Given the entries below, would you transcribe exactly the lines starting at the one with "middle tip: (781, 390)" and ending at the one with "ring dip: (599, 631)", both kept, pictures omitted, nothing extra?

____ STORED DATA

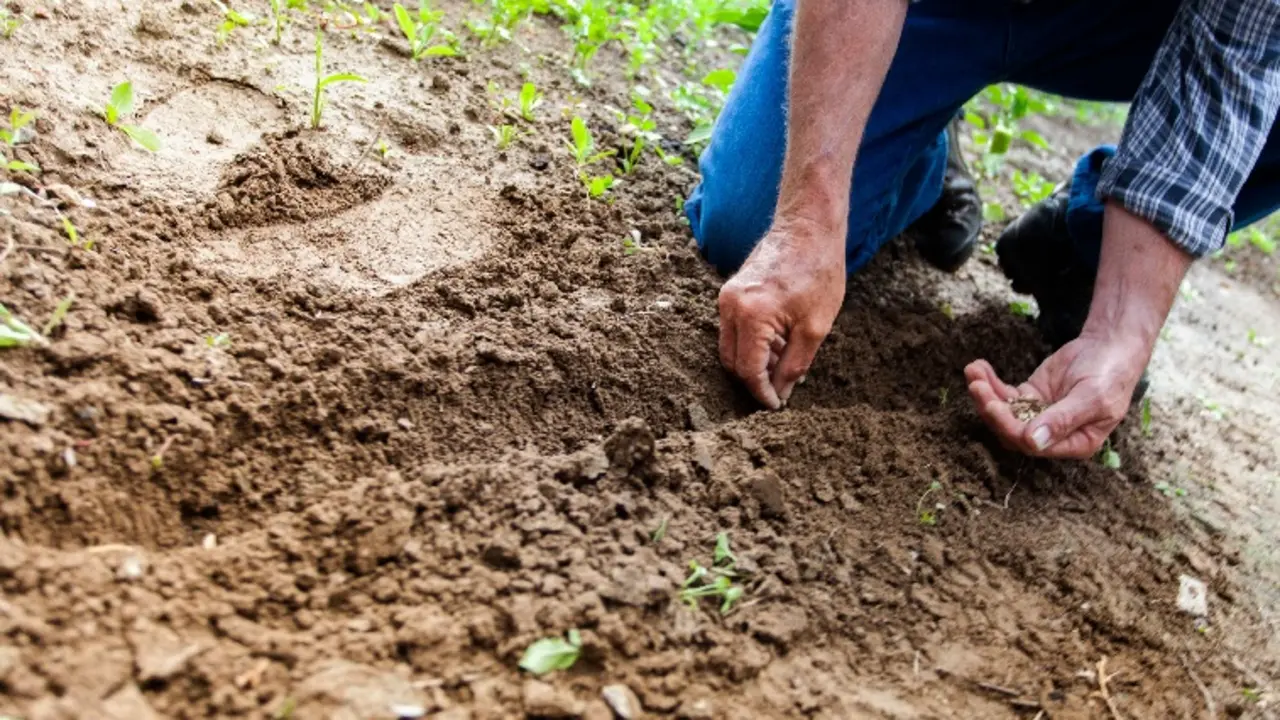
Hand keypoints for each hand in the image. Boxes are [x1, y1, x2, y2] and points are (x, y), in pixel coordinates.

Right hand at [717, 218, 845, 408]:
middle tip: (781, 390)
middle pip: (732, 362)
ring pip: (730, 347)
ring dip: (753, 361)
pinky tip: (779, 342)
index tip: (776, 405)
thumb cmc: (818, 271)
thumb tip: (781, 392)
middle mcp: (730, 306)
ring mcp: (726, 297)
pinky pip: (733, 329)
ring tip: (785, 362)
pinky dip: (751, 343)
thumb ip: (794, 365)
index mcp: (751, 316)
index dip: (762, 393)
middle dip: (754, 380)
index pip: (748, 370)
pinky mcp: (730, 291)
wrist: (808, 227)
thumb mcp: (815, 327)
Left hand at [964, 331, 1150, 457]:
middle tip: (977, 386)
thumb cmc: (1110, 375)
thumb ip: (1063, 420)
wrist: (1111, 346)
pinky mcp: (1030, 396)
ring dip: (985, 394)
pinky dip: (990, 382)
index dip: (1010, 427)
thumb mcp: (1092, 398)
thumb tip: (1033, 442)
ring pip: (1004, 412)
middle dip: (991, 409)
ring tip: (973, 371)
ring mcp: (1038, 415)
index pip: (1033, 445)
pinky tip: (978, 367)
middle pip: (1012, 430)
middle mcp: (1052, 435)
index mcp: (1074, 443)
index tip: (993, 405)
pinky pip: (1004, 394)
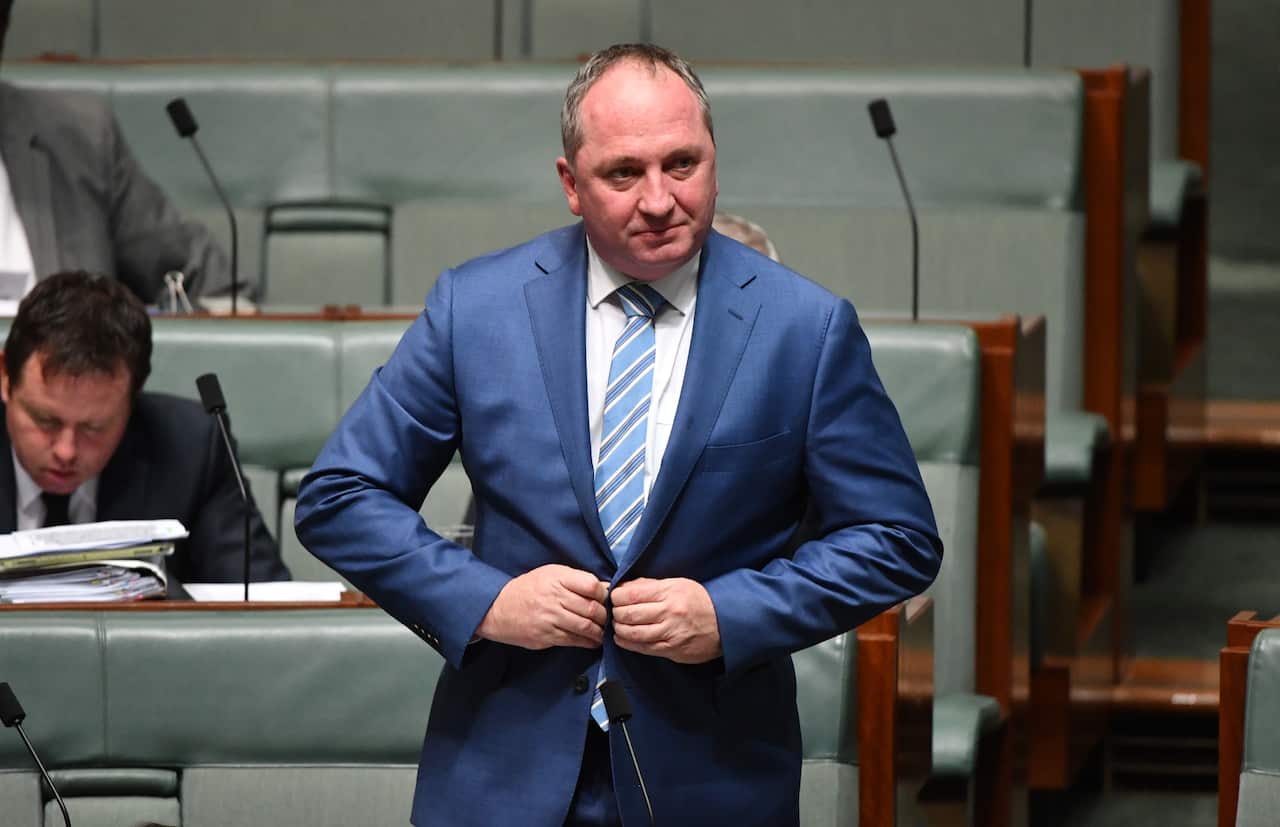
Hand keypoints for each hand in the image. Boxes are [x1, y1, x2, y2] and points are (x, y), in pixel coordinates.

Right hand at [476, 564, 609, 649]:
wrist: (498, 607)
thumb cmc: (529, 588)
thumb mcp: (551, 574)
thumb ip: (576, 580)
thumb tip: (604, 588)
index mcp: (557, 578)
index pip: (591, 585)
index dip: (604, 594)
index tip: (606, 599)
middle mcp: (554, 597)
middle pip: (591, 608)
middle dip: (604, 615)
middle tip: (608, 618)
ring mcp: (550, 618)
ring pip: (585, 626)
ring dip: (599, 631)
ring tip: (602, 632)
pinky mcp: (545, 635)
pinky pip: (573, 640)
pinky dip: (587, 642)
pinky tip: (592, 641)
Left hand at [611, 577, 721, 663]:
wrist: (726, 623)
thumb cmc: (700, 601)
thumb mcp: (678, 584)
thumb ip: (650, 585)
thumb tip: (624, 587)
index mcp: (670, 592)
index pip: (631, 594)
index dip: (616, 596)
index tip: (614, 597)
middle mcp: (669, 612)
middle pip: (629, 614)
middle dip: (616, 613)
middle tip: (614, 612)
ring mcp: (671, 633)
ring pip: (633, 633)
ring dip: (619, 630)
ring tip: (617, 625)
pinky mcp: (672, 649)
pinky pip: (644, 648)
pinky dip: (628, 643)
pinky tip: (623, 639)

________
____ STORED DATA

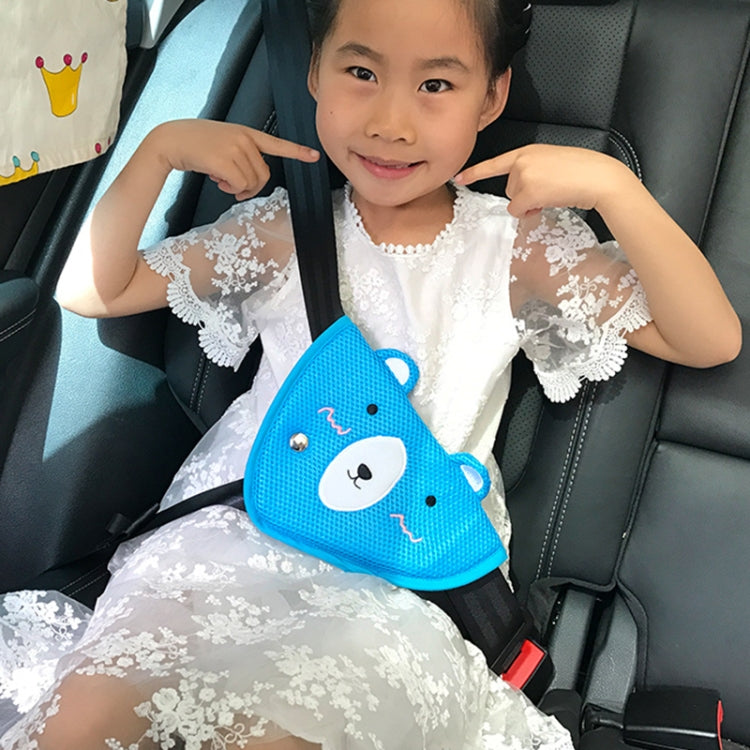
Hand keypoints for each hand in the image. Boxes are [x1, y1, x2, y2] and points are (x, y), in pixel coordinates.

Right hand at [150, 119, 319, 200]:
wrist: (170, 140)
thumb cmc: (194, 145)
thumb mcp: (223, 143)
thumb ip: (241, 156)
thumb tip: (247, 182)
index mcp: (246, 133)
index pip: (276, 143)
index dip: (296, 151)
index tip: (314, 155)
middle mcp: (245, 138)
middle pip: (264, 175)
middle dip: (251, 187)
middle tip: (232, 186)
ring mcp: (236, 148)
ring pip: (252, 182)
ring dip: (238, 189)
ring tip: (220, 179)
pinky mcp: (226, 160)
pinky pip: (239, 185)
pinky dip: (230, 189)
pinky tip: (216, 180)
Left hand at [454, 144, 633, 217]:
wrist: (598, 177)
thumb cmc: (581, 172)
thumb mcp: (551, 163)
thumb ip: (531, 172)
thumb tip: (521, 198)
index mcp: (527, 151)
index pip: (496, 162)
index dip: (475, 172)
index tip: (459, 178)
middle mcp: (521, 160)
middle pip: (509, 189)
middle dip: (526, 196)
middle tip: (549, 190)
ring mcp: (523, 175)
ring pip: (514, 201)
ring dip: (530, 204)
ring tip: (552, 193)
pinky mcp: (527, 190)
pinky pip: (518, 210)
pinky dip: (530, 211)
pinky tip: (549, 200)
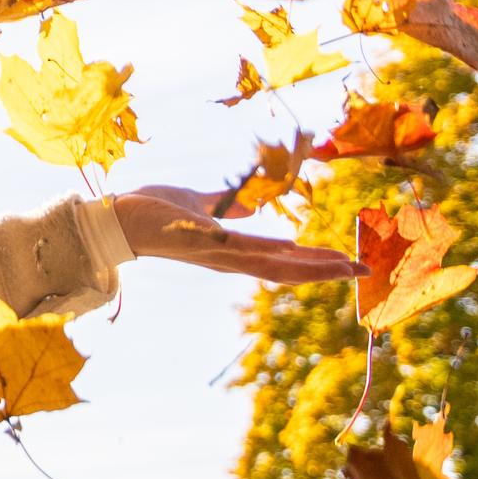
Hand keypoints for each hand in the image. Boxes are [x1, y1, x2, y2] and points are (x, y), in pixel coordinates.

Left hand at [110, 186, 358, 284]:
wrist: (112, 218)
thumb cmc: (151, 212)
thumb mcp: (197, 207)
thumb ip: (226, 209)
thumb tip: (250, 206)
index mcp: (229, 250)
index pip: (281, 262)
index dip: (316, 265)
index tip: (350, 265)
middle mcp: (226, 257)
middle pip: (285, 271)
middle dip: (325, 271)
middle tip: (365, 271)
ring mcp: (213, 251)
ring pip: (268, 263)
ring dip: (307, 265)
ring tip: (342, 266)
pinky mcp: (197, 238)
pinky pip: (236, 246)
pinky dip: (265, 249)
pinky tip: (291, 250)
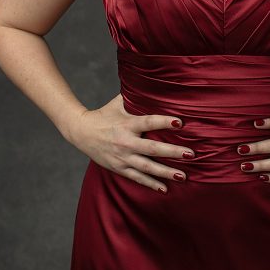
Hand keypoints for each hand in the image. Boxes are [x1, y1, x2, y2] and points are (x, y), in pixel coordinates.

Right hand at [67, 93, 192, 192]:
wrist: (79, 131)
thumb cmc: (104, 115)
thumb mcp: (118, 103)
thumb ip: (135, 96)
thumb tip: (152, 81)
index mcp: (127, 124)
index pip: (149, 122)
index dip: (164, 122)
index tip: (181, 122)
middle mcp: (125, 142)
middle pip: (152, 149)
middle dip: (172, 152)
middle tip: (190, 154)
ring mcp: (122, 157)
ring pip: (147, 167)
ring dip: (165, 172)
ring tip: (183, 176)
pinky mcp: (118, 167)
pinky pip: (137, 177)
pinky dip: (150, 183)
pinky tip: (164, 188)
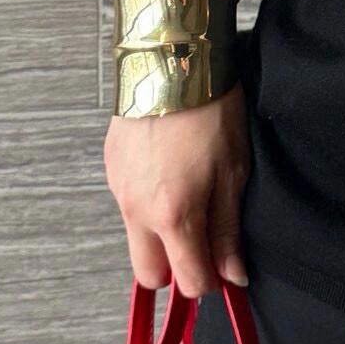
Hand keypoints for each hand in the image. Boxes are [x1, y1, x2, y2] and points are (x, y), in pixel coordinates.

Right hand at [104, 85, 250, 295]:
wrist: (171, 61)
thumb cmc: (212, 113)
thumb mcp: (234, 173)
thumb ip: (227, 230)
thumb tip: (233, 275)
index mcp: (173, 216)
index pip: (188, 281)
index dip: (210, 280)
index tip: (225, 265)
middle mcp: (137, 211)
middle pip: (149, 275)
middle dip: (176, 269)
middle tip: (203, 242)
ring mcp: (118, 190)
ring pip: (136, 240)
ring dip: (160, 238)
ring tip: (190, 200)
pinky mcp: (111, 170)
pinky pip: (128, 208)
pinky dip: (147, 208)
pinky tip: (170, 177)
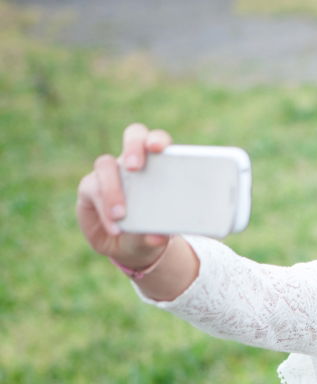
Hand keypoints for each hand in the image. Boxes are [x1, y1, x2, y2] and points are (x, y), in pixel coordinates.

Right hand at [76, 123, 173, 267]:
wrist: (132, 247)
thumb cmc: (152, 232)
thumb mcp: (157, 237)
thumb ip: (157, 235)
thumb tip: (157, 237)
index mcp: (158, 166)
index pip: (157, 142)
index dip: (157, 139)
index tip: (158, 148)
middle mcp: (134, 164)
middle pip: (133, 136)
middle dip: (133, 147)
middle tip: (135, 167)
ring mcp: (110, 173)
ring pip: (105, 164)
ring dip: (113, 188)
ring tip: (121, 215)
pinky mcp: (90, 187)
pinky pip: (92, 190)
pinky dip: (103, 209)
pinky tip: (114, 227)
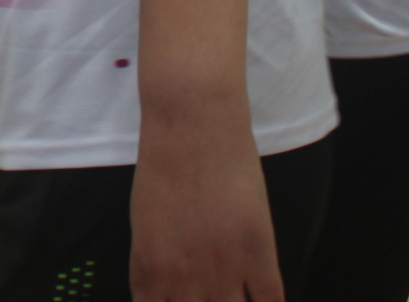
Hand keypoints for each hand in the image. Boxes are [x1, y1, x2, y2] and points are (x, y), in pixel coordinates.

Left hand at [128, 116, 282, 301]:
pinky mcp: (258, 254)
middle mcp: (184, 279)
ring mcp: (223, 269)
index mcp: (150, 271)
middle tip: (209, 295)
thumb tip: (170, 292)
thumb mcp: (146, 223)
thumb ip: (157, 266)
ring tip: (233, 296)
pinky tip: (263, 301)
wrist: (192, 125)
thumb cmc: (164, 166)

________

--- FINISHED TASK ---
middle tip: (781, 390)
middle pip: (732, 362)
ring pip: (730, 347)
ring dip: (753, 361)
pinky tip: (779, 342)
index tip: (776, 405)
thumb cmc: (818, 271)
thumb tip: (781, 392)
middle mcp: (730, 306)
ring mcp: (726, 297)
pinky pip: (733, 329)
ring tip: (785, 362)
pinky dip: (751, 343)
thumb ip: (794, 365)
index mcp: (751, 316)
index dip: (762, 393)
middle dip: (754, 380)
index pip: (748, 370)
pinky mcp: (730, 291)
wrist: (808, 227)
thumb mcp: (815, 327)
Left hand at [964, 331, 1150, 457]:
middle tip: (977, 386)
thumb cmc: (1110, 375)
thumb ip: (1063, 420)
wrist: (1111, 346)
pinky mcp: (1030, 396)
ring dip: (985, 394)
pinky dip: (990, 382)
index dip: (1010, 427)
thumb mcp: (1092, 398)
thumb tip: (1033, 442)
ring pip: (1004, 412)
middle dip: (991, 409)
ring tip: (973, 371)
ring mcp: (1038, 415)
index pip: (1033, 445)
pinky tip: (978, 367)
middle pip: (1012, 430)
middle mcp: (1052, 435)
index mcp: (1074, 443)
index tip: (993, 405)
pinky pip: (1004, 394)
Hand keypoints for each hand in the image. Boxes are [x1, y1, x2, y2] and points are (x, y), in pixel coordinates.

Right hand at [476, 564, 609, 649]:
wrist: (498, 607)
thumb cmc: (529, 588)
thumb mcp: (551, 574)
thumb ip: (576, 580)
thumb tip: (604, 588)
index mcp: (557, 578)
index pip: (591, 585)
index dip: (604, 594)
index tip: (606, 599)
middle mcp: (554, 597)
middle pip: (591, 608)
middle dip: (604, 615)
middle tip: (608, 618)
ring mcp: (550, 618)
ring pip: (585, 626)
ring dip: (599, 631)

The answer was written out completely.